Greetings my name is Ache I need help from a member to parents me please


----------



## crono782 (Oct 30, 2014)

A parent? I don't understand. I get the gist though. You need to find a local lodge and contact them. Where are you at? Maybe we can point you to one.


----------



## dfreybur (Oct 31, 2014)

By "parents" I think you have requested a sponsor or mentor.  That person has to be local.  If you list your geography in this thread and/or in your profile we can point you to local resources.


----------



## Ache Amaze (Nov 13, 2014)

I am in North Africa Country Morocco.city Casablanca. I need a Mentor. Someone to take me inn. Thank


----------



## Ache Amaze (Nov 13, 2014)

Sir Crono782. What I mean is. a Mentor. Some one to take me Inn. That is what I mean by PARENT. Thank you


----------



## dfreybur (Nov 13, 2014)

Search for "The Regular Grand Lodge of the Kingdom of Morocco".  According to wikipedia (usual caveats about lack of accuracy) there web site is http://www.glm.ma/entree.htm


----------



## Ache Amaze (Nov 18, 2014)

The link has no address or page. And I make so much inquiries but there is no Lodge here. But there are Masons they meet in either house or hotels.


----------



## Najim khan (Jan 12, 2015)

I am in tanzania country kigambon.city pikori.I need a mentor.someone to take me inn.

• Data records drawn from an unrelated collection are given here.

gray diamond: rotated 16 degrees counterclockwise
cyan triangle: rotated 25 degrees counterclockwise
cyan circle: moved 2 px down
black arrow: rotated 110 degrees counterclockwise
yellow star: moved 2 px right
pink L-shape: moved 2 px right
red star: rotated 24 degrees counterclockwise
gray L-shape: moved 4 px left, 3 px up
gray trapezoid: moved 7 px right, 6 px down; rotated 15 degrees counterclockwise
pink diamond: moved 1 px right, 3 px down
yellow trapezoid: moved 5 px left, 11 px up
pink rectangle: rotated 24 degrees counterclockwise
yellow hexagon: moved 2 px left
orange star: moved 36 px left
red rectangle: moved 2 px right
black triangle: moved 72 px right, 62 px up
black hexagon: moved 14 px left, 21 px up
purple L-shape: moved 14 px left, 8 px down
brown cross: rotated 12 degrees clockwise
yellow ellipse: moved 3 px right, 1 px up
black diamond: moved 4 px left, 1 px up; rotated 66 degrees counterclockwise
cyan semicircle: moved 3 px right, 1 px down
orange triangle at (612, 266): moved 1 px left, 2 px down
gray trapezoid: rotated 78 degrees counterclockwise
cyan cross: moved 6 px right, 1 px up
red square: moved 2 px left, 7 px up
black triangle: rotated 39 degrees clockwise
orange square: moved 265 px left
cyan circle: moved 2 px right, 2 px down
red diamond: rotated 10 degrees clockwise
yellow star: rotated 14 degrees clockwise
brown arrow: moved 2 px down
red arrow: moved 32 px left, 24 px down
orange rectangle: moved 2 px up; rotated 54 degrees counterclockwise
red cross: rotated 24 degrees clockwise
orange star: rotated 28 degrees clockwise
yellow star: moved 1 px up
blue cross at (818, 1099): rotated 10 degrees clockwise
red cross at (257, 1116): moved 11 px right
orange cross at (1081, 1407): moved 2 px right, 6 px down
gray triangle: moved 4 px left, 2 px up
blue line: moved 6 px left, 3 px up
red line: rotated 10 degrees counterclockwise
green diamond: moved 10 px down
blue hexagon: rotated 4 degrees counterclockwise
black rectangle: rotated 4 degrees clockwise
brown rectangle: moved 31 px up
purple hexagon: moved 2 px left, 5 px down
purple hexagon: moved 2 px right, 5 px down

Sent from my TECNO M3 using My Freemasonry HD mobile app


----------



## Bro. Stewart P.M. (Jan 13, 2015)

Ache Amaze said:


> The link has no address or page. And I make so much inquiries but there is no Lodge here. But there are Masons they meet in either house or hotels.


 
Try this Link.. http://www.glm.ma/entree.htm

You may have to access this Link from your Desktop PC, and not your Mobile Device.


----------